By Cindy House   |   August 10, 2009   |   9:01 AM

This is the first in a series of fact checks examining allegations that have been made on both sides of the aisle about the health care reform plan heading through Congress. Read the complete text of the America’s Affordable Health Choices Act of 2009 here.

THE ALLEGATION: The bill promotes the euthanasia of the elderly by encouraging them to cut their lives short when they have fallen ill and have become a burden to society.

WHAT THE BILL SAYS: This allegation appears to refer to provisions in Title II, Sec. 1233 “Advance Care Planning Consultation.” Sec. 1233 amends the Social Security Act and affects Medicare recipients, most of whom are elderly. It adds to the list of Medicare-covered services a doctor’s consultation every five years about advance health care planning. Medicare would pay for more frequent consultations if a patient is diagnosed with a chronic or terminal illness or if a patient moves into long-term care.

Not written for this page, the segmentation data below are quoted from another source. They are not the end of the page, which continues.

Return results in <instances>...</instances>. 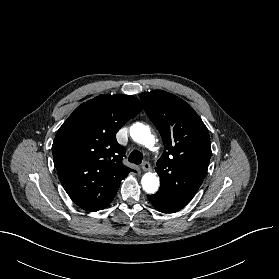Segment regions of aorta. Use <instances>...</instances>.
Instances as JSON below:
<instances>
[{"label": "aorta", "instance_id": "1", "mask_svg": "<svg viewBox=\"0 0 279 279\" xmlns=\"http://www.w3.org/2000/svg\"><path fill=\"white\" fill-rule=\"evenodd\" d=\"M130 136L135 142L146 147H151L154 143L150 128L142 123H136L130 127ZM141 184L145 192L153 194L158 190L160 183L155 173L148 172L143 175Z\"/></svg>", "mask_w": 279, "mask_h": 279}]
</instances>
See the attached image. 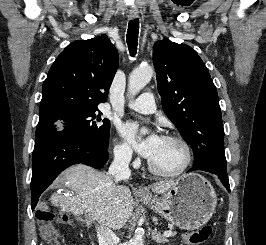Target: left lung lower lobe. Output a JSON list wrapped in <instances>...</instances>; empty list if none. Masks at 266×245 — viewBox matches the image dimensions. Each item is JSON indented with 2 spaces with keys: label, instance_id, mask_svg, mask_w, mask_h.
Instances as JSON below:
<instances>
[{
  "label": "left lung lower lobe",
  "instance_id": "left-lung-lower-lobe-1",
  "mask_svg": "<svg viewBox=\"0 0 266 245\" xmlns=\"http://www.w3.org/2000/svg\"><path fill=\"white\" fill-rule=\"evenodd\" d=\"M196 170H203V171H207V172H210V173L217 175L219 177V179L221 180L222 184L230 192V186H229V180H228L227 172L226 173L220 172L218 170H213V169L208 168V167H193V168L189 169L188 172L196 171Z\"/></svg>",
  "mask_w": 266,
  "mask_h": 245
}]
</instances>
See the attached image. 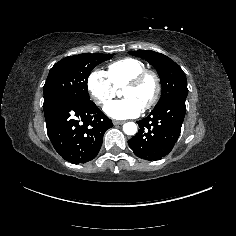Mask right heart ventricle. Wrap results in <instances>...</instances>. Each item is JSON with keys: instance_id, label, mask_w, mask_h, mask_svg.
I'll return each instance as SVG.
<instances>
[{"instance_id": "right-heart-ventricle-1", "label": "right heart ventricle", "mask_w": 236, "mask_h": 236, "mask_svg": "<svg viewBox=\"0 0 236 236\" xmlns=\"http://www.w3.org/2000/svg\"><path fill=\"white\" fill-rule=\"evenodd\" d=\"M145 69L146 66L141 60L126 57L109 64L106 73L117 89L120 90L132 76Z\"/></svg>"}]
</instances>
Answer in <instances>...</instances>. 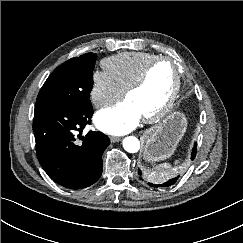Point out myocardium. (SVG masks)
<instances>
[{"instance_id":"f54148a6","label":"myocardium","mask_w":243,"mask_h":243,"mask_svg":"<svg viewBox=\"0 0 243 243\" xmlns=\"http://www.w3.org/2000/svg\"><path fill=\"white\" fill-rule=\"evenodd\" d=\"M161 61H169L174 65L175 81H174V85L172 87L170 94L168 95L166 100L162 103V105L160 107H158L156 110H154L153 112H151L147 115H144L145 119L148 121H153V120H156V119L160 118L161 116H163L169 110V108L172 106L173 102L175 101L177 94L181 87V72H180V67H179L178 62L174 58L169 57V56H157L156 58L151 60L149 63H147V65L144 67V69L141 71V73L137 76V78H135L124 90V94L127 97L132 91L140 88L147 80L152 67Z\"/></svg>"}]
</instances>
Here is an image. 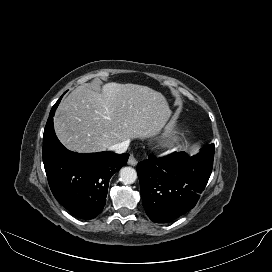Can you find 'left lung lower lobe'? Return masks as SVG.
<instances>
[{
  "label": "left lung lower lobe",
  "mask_w": 272,
  "mask_h": 272,
  "mask_svg": "<svg viewBox=\"0 0 272 272\" xmlns=\"http://www.w3.org/2000/svg\"><path fill=\"white\" fill-rule=\"evenodd\" d=\"M214 144L194 156L185 152L149 156L137 165L143 207L155 223H167L191 210L212 172Z\"/></svg>",
  "instance_id": "left-lung-lower-lobe-1"
}]
</instances>
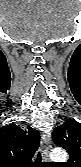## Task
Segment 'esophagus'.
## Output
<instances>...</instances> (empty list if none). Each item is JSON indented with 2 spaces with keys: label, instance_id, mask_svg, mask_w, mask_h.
Masks as SVG:
<instances>
[{
  "label": "esophagus",
  "instance_id": "esophagus-1",
  "mask_svg": "<svg viewBox=\"0 0 81 167\" xmlns=\"http://www.w3.org/2000/svg\"><path fill=\"white\" fill-rule=\"evenodd\" d=\"M51 147L50 135L43 134L41 137L42 156L45 162L49 161V151Z\"/></svg>",
  "mask_w": 81,
  "mask_h": 167
}]
</instances>
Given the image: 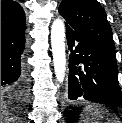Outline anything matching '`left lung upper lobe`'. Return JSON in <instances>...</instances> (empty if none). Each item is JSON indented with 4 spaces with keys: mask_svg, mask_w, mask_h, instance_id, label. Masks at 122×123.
<instances>
[{
    "mask_svg": "<svg viewBox=\"0 0 122 123\" xmlns=\"http://www.w3.org/2000/svg\"><path fill=\"white\" fill-rule=\"evenodd\" d=\"M59 13L67 27L115 50L105 10L96 0H62Z\"/></svg>",
    "mask_w": 122,
    "mask_h": 123,
    "instance_id": "5c2ea615",
    "label": "left lung upper lobe"
}]
</instances>
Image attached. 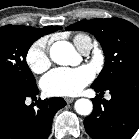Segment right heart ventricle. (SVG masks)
I'll return each mask as SVG.
<instances>
[{
  "mask_svg": "<svg viewBox=\"0 0 139 139\" xmlns=\"http://www.w3.org/2000/svg\"><path fill=\"white\" fill-rule=\"evenodd\" d=\"M89 38L87 35L84 34H78L74 37V44L79 49L81 46V43L84 39Z\"/></svg>",
  "mask_w": 139,
  "mask_h": 139,
  "instance_id": "obj_1",
  "label": "right heart ventricle"
}]
</instances>
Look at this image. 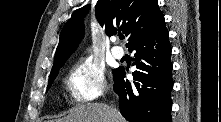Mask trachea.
Segmentation results:
<instances>
[{
	"instance_id": "obj_1",
	"label": "trachea",
	"mask_w": 221,
	"mask_h": 122,
	"mask_svg": "<svg viewBox=\"0 0 221 122\" xmlns=\"http://www.w3.org/2000/svg\"><path fill=\"white\" fill-rule=\"evenodd\" d=\"M119 38H120L121 40H123V39H124V36L121 35V36H119Z\"/></svg>"
}]
</instances>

The bill does not make these consultations mandatory; it instead says that Medicare would pay doctors, nurse practitioners and physicians’ assistants for providing this service, similar to how they would be paid for an office visit.

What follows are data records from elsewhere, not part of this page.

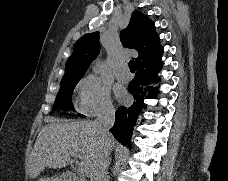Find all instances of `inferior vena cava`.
<instances>
[{
    "instance_id": "inferior-vena-cava-1",
    "label": "inferior vena cava",
    "mask_w": 228,
    "mask_h": 181,
    "mask_svg": "<svg viewBox=\"0 0 228 181\" xmlns=\"http://www.w3.org/2000/svg\"><path fill=\"white\" fill-rule=\"evenodd\" d=\"M115 123V109L112 105H105L98 113V117L94 123L96 133L100 135L102 141L101 147L94 153L90 167L91 181H106L108 159L111 151L110 145H107V137L111 135L109 129Z\"/></svg>"
}]
</instances>
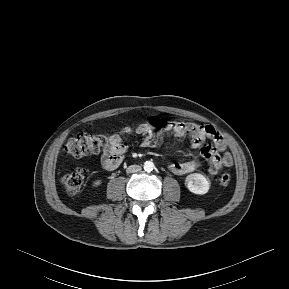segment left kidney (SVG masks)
Segmentation results:
<instances>
[{
  "mask_svg": "<svg viewBox=\"0 0 289 289\" xmlns=\"http://www.w3.org/2000/svg\"><path fill=\"white\" fill-rule=\"evenodd\" d=\"M185 185L194 194H205L210 188L206 177L201 173H192L186 177Z\"/></svg>",
  "mask_w": 289,
  "mask_h": 289,
  "instance_id": "obj_1",
  "label": "left kidney"
}]
</instances>
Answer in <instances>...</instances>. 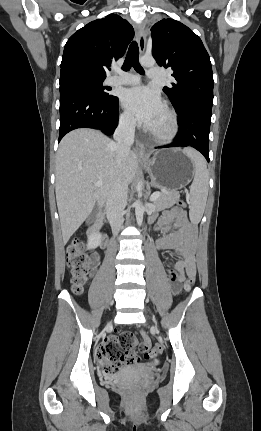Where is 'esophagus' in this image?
Here are the masks:
<instances>
[{
	"instance_id": "esophagus-1",
	"label": "esophagus",
	"mask_w": 261,
	"mask_h": 431,
	"mask_svg": "<svg viewBox=\"0 0 261 431\" xmlns=\"http://www.w3.org/2000/svg\"><path fill=\"white\" fill-rule=\"evenodd\" d=\"M136 37L139 45V51H140V54L142 55L146 47V30L143 26H139L137 28ZM136 150L140 156L146 155V148L144 144L139 141L136 142Z\"/></svg>"
}]
</instances>
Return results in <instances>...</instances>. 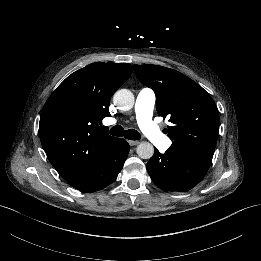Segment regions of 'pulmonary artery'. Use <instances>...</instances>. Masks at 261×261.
I'll list each match as a JSON object with an SVG mask.
<instances>
[{
    "label": "pulmonary artery",
    "mask_w": 261,
    "mask_h": 261,
    "mask_svg": "<svg viewBox=\"0 0 261 261\" xmlns=\"http://www.w3.org/2000/svg\"><path fill=\"white\" fill-rule=\"evenodd\" d=\"M156 104L155 93L149 88H142L136 97V120L141 131L150 139L154 146L167 150L171 146V139L160 133V128L152 122L153 111ZM115 123V120H112Z\"/></svg>",
    "instance_id": "1"
}]
</instances>
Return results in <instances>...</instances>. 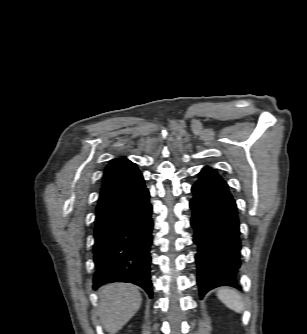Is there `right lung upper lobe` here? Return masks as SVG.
I'll return each instance as SVG.
<instances>
[{"mask_svg":"<svg viewBox=\"0 0 307 334\" xmlns=\"http://www.w3.org/2000/svg\"><path fill=\"white\" fill-rule=\"evenodd\" d=\"M139 174L137 166L128 159L122 157L112 160L104 172L100 198L122 188Z\"/></svg>","mask_w":307,"mask_h":334,"instance_id":"obj_1","label":"right lung upper lobe"}]
</instances>
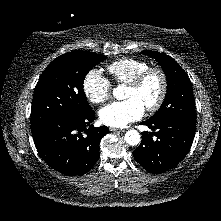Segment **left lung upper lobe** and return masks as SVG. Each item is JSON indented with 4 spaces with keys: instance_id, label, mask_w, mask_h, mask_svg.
Segmentation results:
<instances>
[{
    "instance_id": "5c2ea615",
    "label": "left lung upper lobe",
    "mask_w": 221,
    "mask_h": 221,
    "mask_svg": "<svg viewBox=\"0 0 221 221\" xmlns=\"http://www.w3.org/2000/svg\"><path fill=\"white\" fill-rule=\"evenodd\" d=\"M162 67L167 80V94L159 110L150 119L178 118L196 123L195 100L186 72L170 56L156 51H142Z\"/></svg>"
}]
</instances>
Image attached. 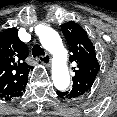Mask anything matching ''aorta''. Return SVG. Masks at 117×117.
<instances>
[{"label":"aorta","instance_id":"aorta-1","mask_svg":"<svg viewBox=\"0 0 117 117\" xmlns=\"http://www.w3.org/2000/svg\"><path fill=\"white\" fill-rule=\"evenodd\" d=\"M41 45L52 54V80L56 89L66 90L70 85V74L67 66L68 52L59 34L50 27H44L39 34Z\"/></svg>","mask_w":117,"mask_h":117}]
</instances>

“Advance health care planning” refers to a variety of topics, including the role of health proxies, durable powers of attorney, living wills, life-sustaining treatment, and the “continuum of end-of-life services and supports” such as hospice care.

As part of an advance care consultation, a patient would work with his or her doctor to develop specific orders for what life-sustaining treatments he or she would choose, and under what conditions he or she would choose them. These treatments could include hospital stays, the use of antibiotics or the use of feeding tubes. But a patient may also order full treatment.

For instance, a patient may decide that he would not want to be placed on a feeding tube if he falls seriously ill. She may decide that if she is considered brain dead that machines not be used to keep her heart beating. He may also decide that he wants the full spectrum of medical treatment available to keep him alive.

Sec. 1233 requires that consultations about these treatment orders include the reasons why such orders are beneficial to an individual and to his or her family, what resources are available to communicate patients’ wishes if they are unable, and what information a legal proxy would need to make decisions that conform to a patient’s wishes.

To help train medical personnel and standardize the process for developing and distributing treatment orders, Sec. 1233 calls for the creation of a “coalition of stakeholders” in each state. This coalition would include medical staffers as well as advocates for the elderly. No language in this section charges the coalition with making decisions for patients or gives it the power to determine what orders patients should or should not make.

THE VERDICT: The health care reform bill is not advocating or promoting euthanasia of the elderly or telling them to cut their lives short. Instead, it appears to be supportive of individuals making their own decisions about their own health care. It also addresses a problem many of us do not want to think about but likely will have to face at some point in our lives: how to choose a course of treatment for a loved one who has fallen seriously ill but never communicated their wishes.